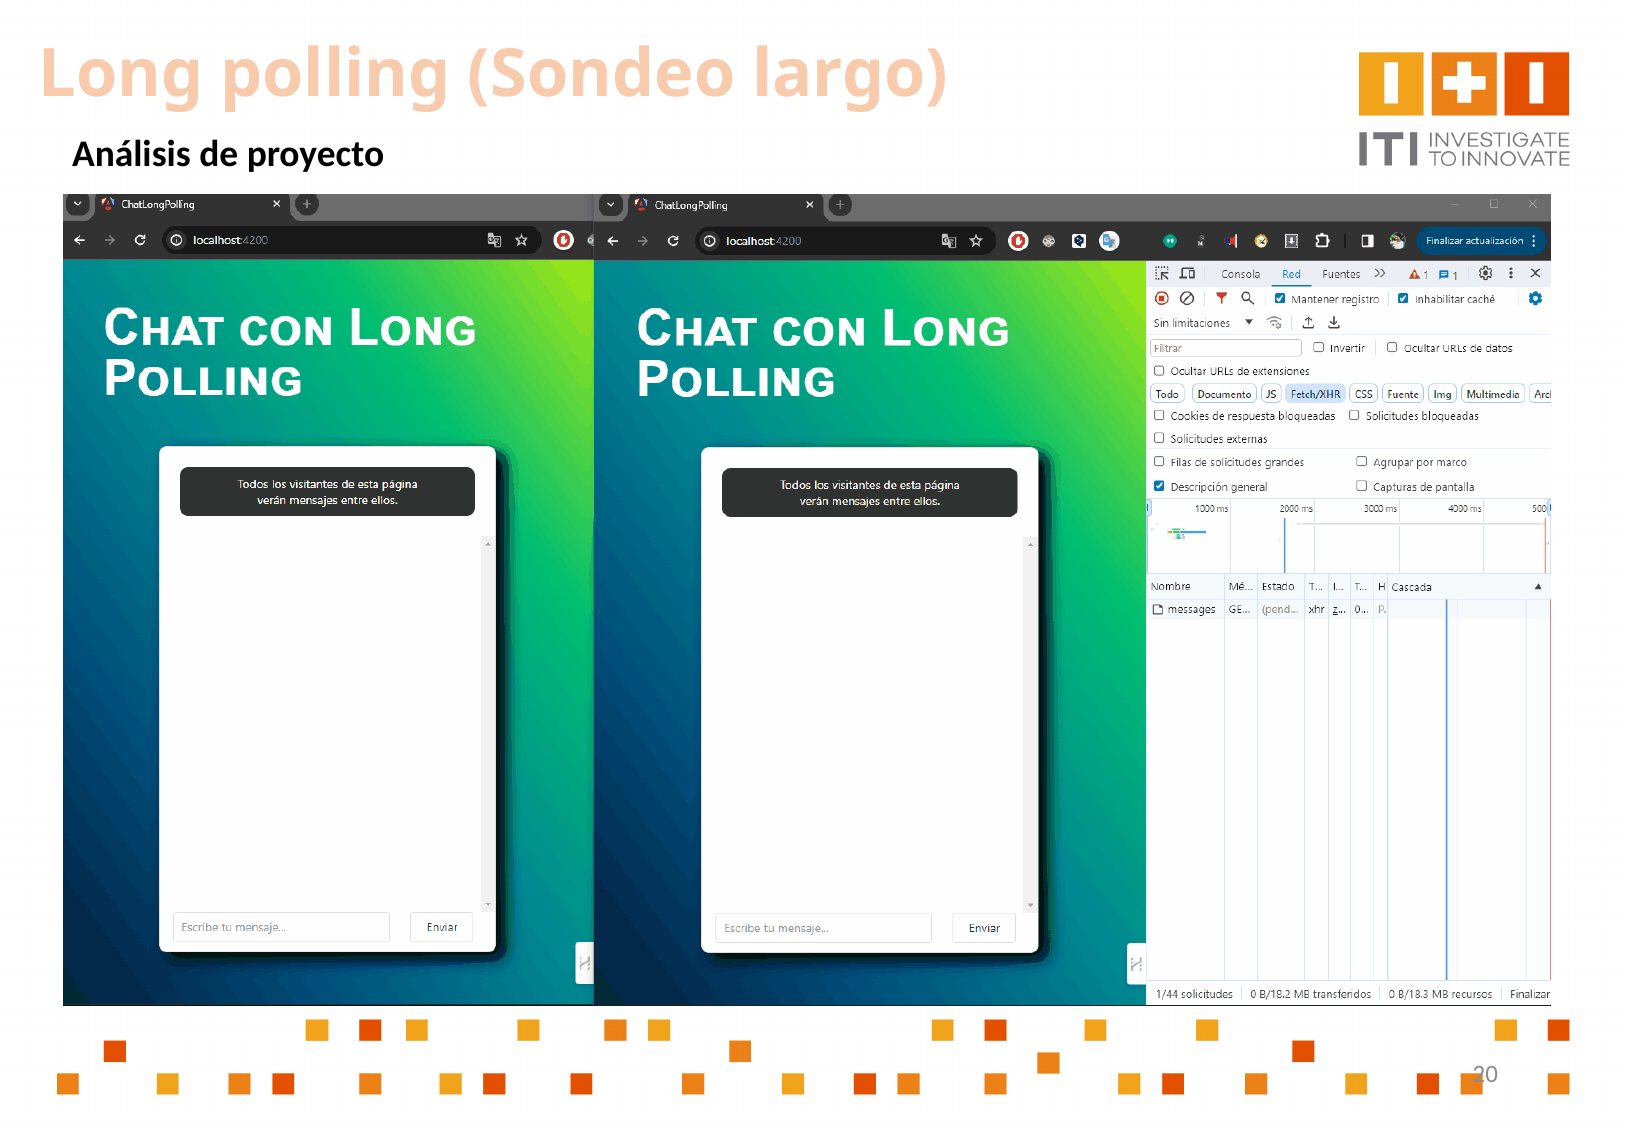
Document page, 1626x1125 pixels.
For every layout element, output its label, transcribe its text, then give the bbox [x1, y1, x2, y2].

slide_number 20 [1147, 1042, 1514, 1103]
text_box Análisis de proyecto [57, 121, 761, 182]
picture [0, 0, 1626, 1125]
text_box Long polling (Sondeo largo) [23, 22, 1352, 117]
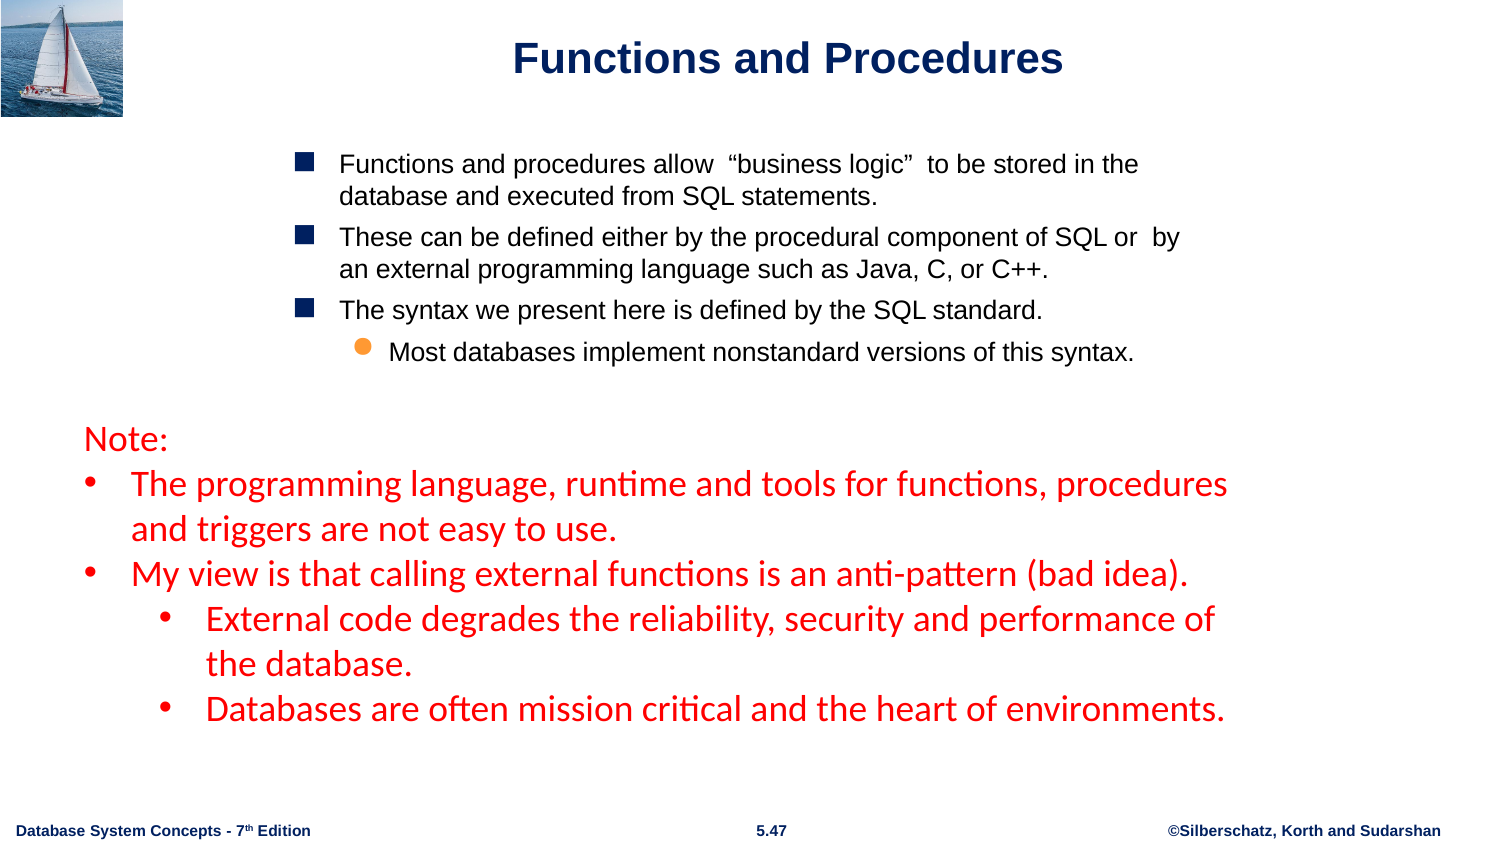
:::::
> [TASK BRIEF]
Reproduce, word for word, the lines from the one containing "For every layout" to the end of the material, both ends included. No picture is copied.

> [RESPONSE]
For every layout element, output its label, transcribe its text, then give the bbox [x1, y1, x2, y2].

slide_number 20 [1147, 1042, 1514, 1103]
text_box Análisis de proyecto [57, 121, 761, 182]
picture [0, 0, 1626, 1125]
text_box Long polling (Sondeo largo) [23, 22, 1352, 117]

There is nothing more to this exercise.